A. You know, a lot of the brackets that you see online are about voting. That gets really tricky, so you could have winners that don’t really reflect the state of the art, of the science. And that’s one of the reasons why I think our tournament has been so successful. We have actual scientists writing about the science that underlies these animals’ behaviors, and it’s very dynamic. People then make their best guesses and have to wait to find out and watch it in real-time just like a basketball game. So, the more that people design brackets to be dynamic that way, the more successful they will be.

What’s quite interesting is when I first put the bracket up on my blog, I didn’t realize that bracket knowledge and how to fill out a bracket was not universal knowledge. I had a number of my colleagues come knock at my door and ask what the numbers next to the species are and how to fill it out. So, if you have athletes that are familiar with single- or double-elimination tournaments, they all of a sudden are the ones explaining to their colleagues. They have specialized knowledge in the classroom and they get to be the experts and explain how a bracket works and here’s how you estimate what might happen.
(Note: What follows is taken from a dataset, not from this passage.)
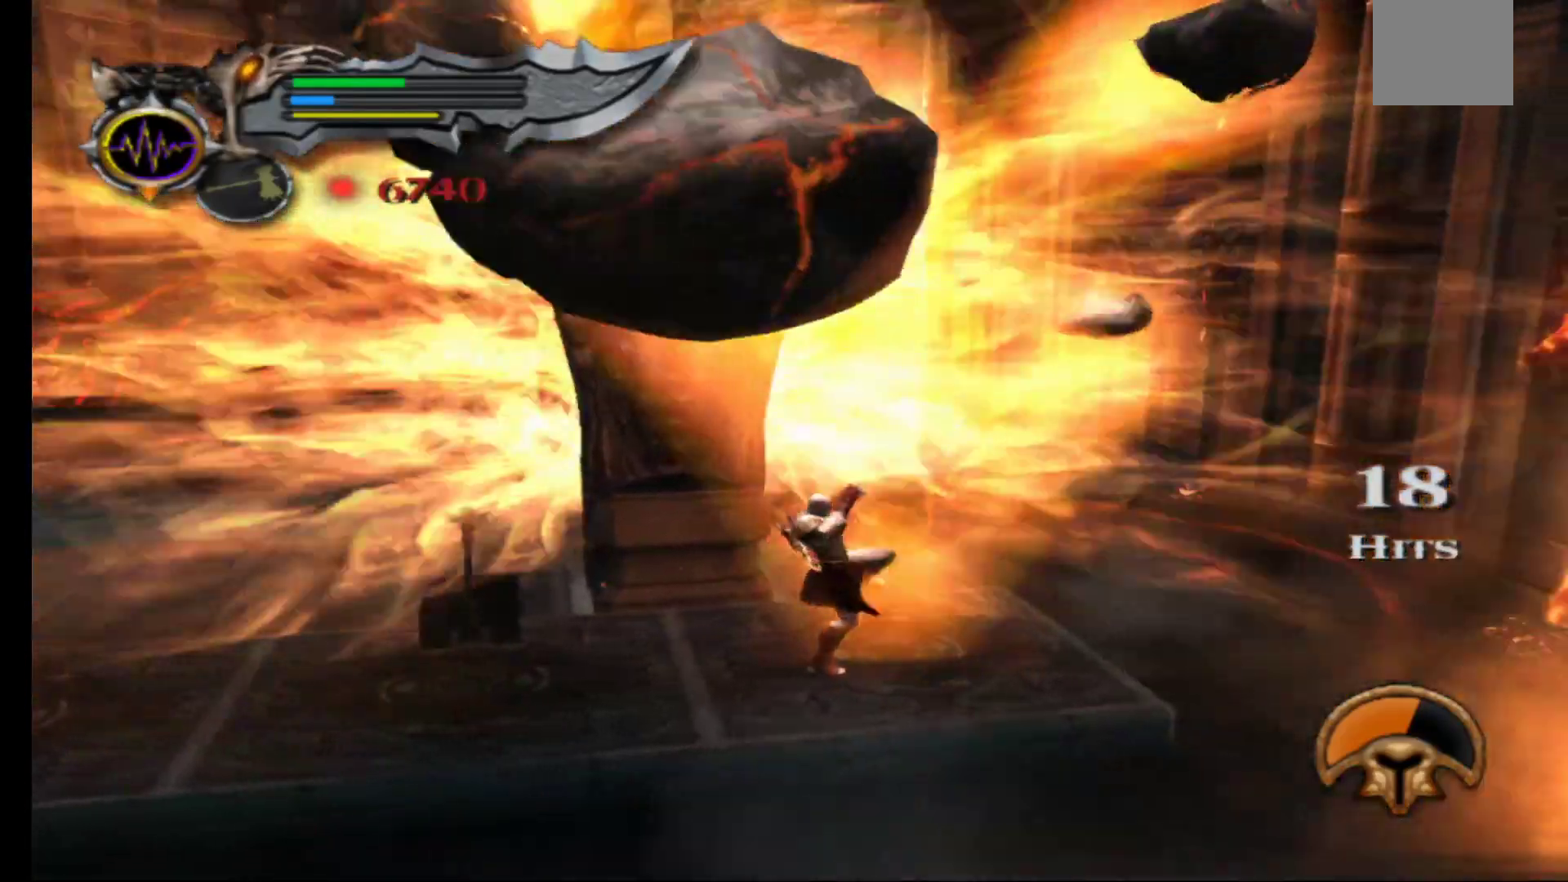
{"dt_ms": 500, "buttons": [], "left_stick": "down-left", "right_stick": "center", "events": [[183, "left_stick", "down-left"]]}
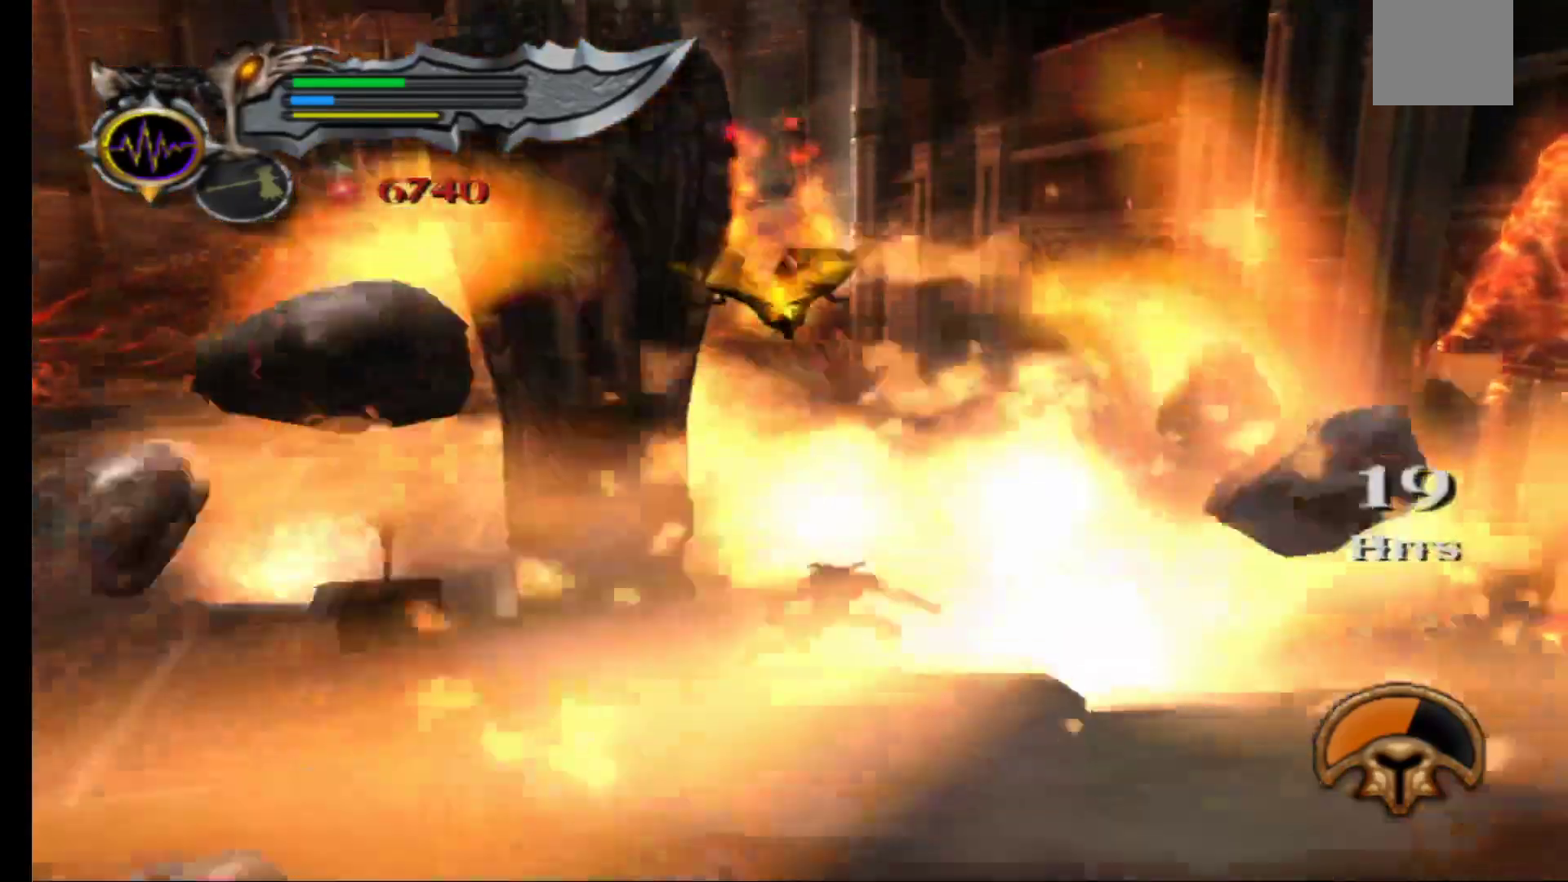
{"dt_ms": 500, "buttons": [], "left_stick": "down-left", "right_stick": "center", "events": []}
I’ve heard from several teachers that they find the student-athletes — not all of them, of course, but that it engages some of their student-athletes in new ways.

Q. What is your biggest takeaway from having done this tournament for five years and seeing it grow and develop?

A. That we need to make science about stories. That when you make science a story, everyone gets emotionally engaged. Competition and trash-talk and triumph and defeat, and the narratives you can build around that, have huge power to cut across all generations and demographics, and get people talking about whatever you’ve built your story around.

Someone on Twitter was messaging me about pangolins, which lost in the first round in 2014. Pangolin fought its battle two days after a scientific article came out saying it is the single most trafficked animal in the world. In our tournament, as the pangolin was in the midst of its battle, a poacher came along and picked it up and illegally sold it.

And people were irate.

Pangolin has these great adaptations for defense, so many people had it going far, and this was a human interference. But we wanted to say, yeah, humans are interfering with pangolins everywhere right now. And someone brought that 2014 upset up two days ago on Twitter, saying they were frustrated about the poacher. But all I hear is that you understand unequivocally that pangolin is the most trafficked animal on the planet.

If you’re a teacher and you walk in and you hand your students a list of animals and you say you have to do research about these 64 animals, then it becomes a chore — it’s an obligate task, and people are doing it for completion. But if you give them a bracket and say whoever guesses best gets this extra credit, then you have people who say, ‘I’ll sit here, and read all about it,’ imagining what the scenario could be. It becomes an exercise of imagination, and creativity, and narrative.

And that is powerful.

Clarification (3/10/2017, 9:30 a.m.): Ms. Hinde initially stated that the pangolin lost in the second round of March Mammal Madness in 2014. It actually lost in the first round. The interview has been updated to reflect that.